The Shape of the Battle for Hardware, Software and CloudJuly 6, 2012 No Comments
SOURCE: New York Times
There is something strangely familiar about what is going on in tech. We’re having something like an early-1980s operating system struggle, with corporate survival as the prize.
June’s three big announcements by Apple, Microsoft and Google made plain that we have a new mainstream model for using computers. As one of the participants noted, it is marked by the interaction of “the hardware, and the software and the cloud.”
The three big companies all seem to have a big cloud computing capability, a decent-looking mobile device, and relationships with software developers. Those may be the minimum elements for competition in the new world. The two great challenges are mastering the cloud technology and convincing outside developers to join your team, making things to go inside one or another system.
It is notable that two of the three companies, along with Amazon, another contender, come to it with a history of providing cloud services. Google did search, Apple had iTunes even before its iPhone apps store, and Amazon sold books over the Web before going into electronic media. Even Microsoft has experience, though Xbox games,.
“This time, more than just owning an operating system, it is about understanding how well all the pieces fit together,” says Oren Michels, chief executive of Mashery, a company that brokers relationships between software developers and companies looking to get applications on the cloud and mobile devices. “Successful newspapers understand distribution too. Being in an online business to begin with may be the best way to succeed in an online business.”
Winning developers may be even harder. As broad and open as the Internet supposedly is, mobile applications are anything but. Writing an iPhone app is not just different from writing an app on Google’s Android operating system, it is substantially different from writing for an iPad, since there are different screen sizes and usage contexts for each device. How a person interacts with a device, including things like touch versus keyboard inputs, can differ from one culture to another.

__Problems to solve__:
(a) Repeat the part of the article on the hardware, software and cloud contest from "The three big" to "though Xbox games,.".
(b) Carry on the article about the hardware, software and cloud contest from the point at which it ends.
The items have no connection to the article on the contest over hardware, software and the cloud.

__Supplied data__:
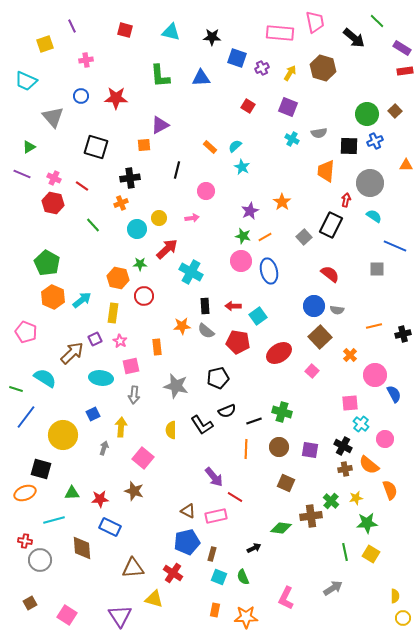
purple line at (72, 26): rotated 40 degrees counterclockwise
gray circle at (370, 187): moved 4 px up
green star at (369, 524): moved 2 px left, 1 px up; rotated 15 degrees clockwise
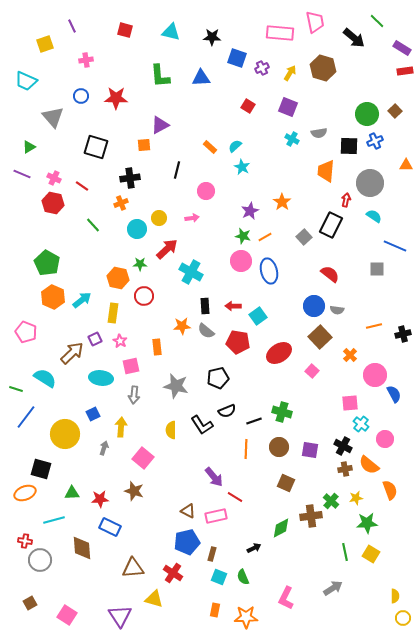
yellow circle at (63, 435): moved 2 px right, 1 px up
green diamond at (281, 528): rotated 35 degrees counterclockwise
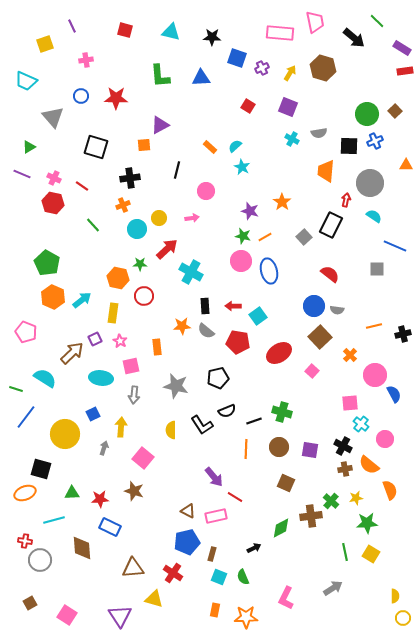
orange cross at (121, 203): moved 2 px right, 2 px down
purple star at (250, 211): rotated 30 degrees counterclockwise
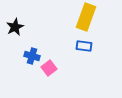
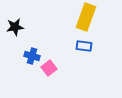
black star: rotated 18 degrees clockwise
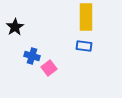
yellow rectangle: rotated 20 degrees counterclockwise
black star: rotated 24 degrees counterclockwise
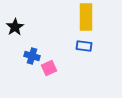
pink square: rotated 14 degrees clockwise
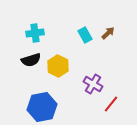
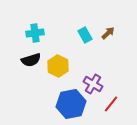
blue hexagon: moved 29 px right, 3 px up
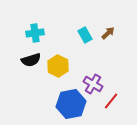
red line: moved 3 px up
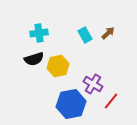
cyan cross: moved 4 px right
black semicircle: moved 3 px right, 1 px up
yellow hexagon: rotated 20 degrees clockwise
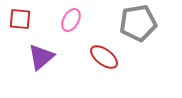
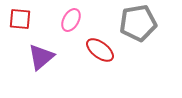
red ellipse: moved 4 px left, 7 px up
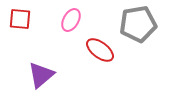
gray pentagon: moved 1 px down
purple triangle: moved 18 px down
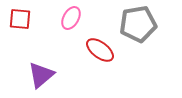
pink ellipse: moved 2 px up
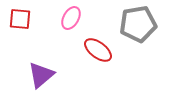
red ellipse: moved 2 px left
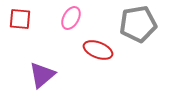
red ellipse: rotated 16 degrees counterclockwise
purple triangle: moved 1 px right
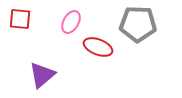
pink ellipse: moved 4 px down
gray pentagon: rotated 12 degrees clockwise
red ellipse: moved 3 px up
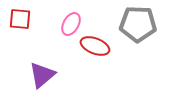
pink ellipse: moved 2 px down
red ellipse: moved 3 px left, 1 px up
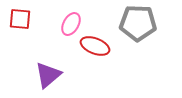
gray pentagon: moved 1 px up
purple triangle: moved 6 px right
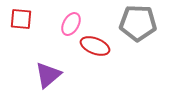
red square: moved 1 px right
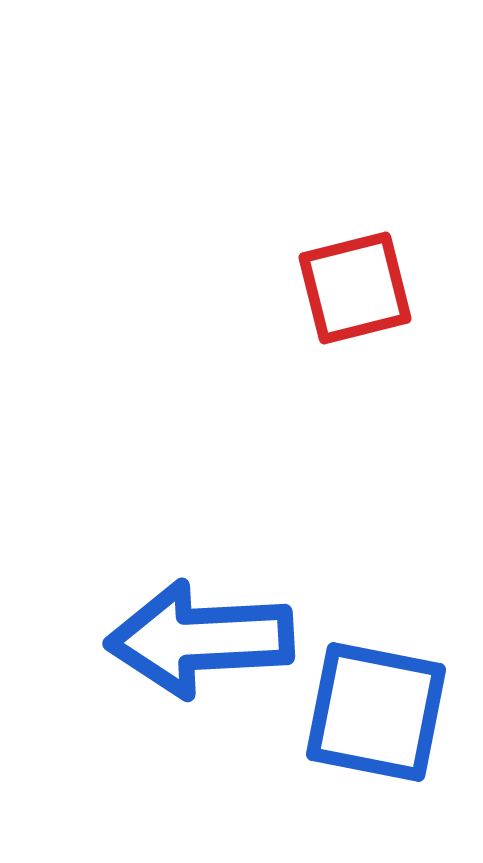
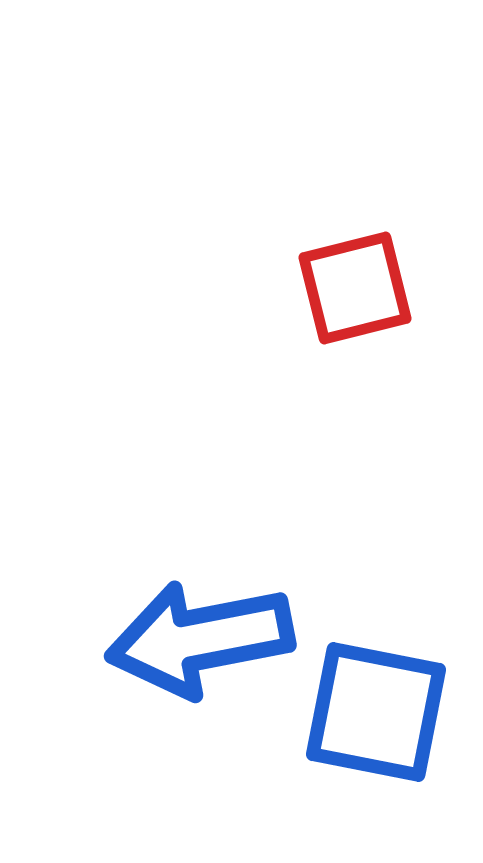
blue arrow: rotated 8 degrees counterclockwise
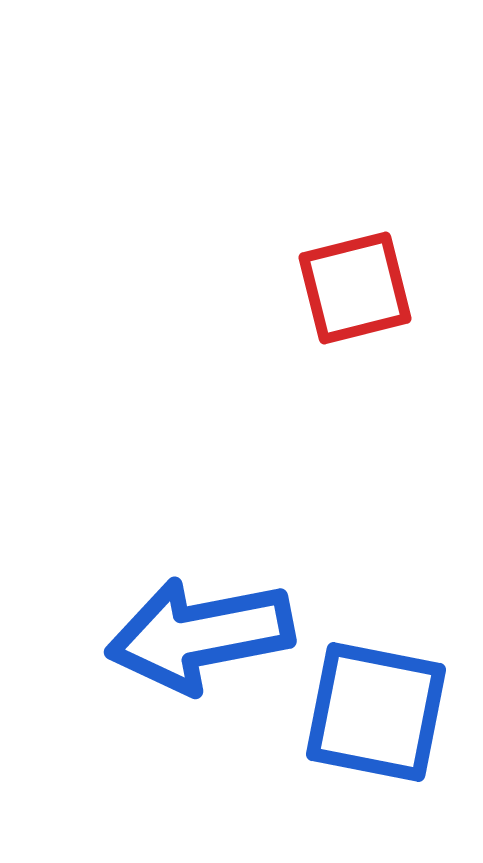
blue arrow: moved 4 px up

__Results for the exercise__:
(a)
The three big companies all seem to have a big cloud computing capability, a decent-looking mobile device, and relationships with software developers. Those may be the minimum elements for competition in the new world. The two great challenges are mastering the cloud technology and convincing outside developers to join your team, making things to go inside one or another system.
It is notable that two of the three companies, along with Amazon, another contender, come to it with a history of providing cloud services. Google did search, Apple had iTunes even before its iPhone apps store, and Amazon sold books over the Web before going into electronic media. Even Microsoft has experience, though Xbox games,.

(b)
“We’re all chasing the same finite amount of human creativity,” says Bradley Horowitz, vice president of product management at Google Plus, Google’s social network. The developers’ motivations in choosing one over the other, he adds, “are like anyone’s. They want the attention of the world. That can lead to monetization.”
There are probably a few other contenders for dominance. History may belong to the winners, but for a time in the early 1980s, Microsoft and Apple strove alongside Commodore and Sinclair, and they were all plausible contenders. The first two companies won the developers. The first two prospered.
Amazon, with the world’s largest public cloud and a popular device in the Kindle, is an important contender. Amazon just bought UpNext which makes three-dimensional maps for mobile devices. It’s hard to imagine this won’t be a feature on the Kindle soon, putting it closer to the same class as an Apple iPhone, a Google Nexus, or possibly a Microsoft Surface.
In an important sense, Amazon already has a big developer base: they’re called authors. Developers, after all, are just people who make something that in turn makes your software and hardware more attractive to consumers. For Google, this is people who modify Google Apps, but their “developers” are also the people who load videos on YouTube, or write the blog posts where Google’s ads go. How Amazon will build out a business in mobile applications, engaging more traditional software developers, has yet to be seen.
Nokia has tremendous market share in devices, which is attractive to developers since it means a big audience. Nokia has no cloud, though. The company is close to Microsoft, and is run by a Stephen Elop, a former Microsoft executive.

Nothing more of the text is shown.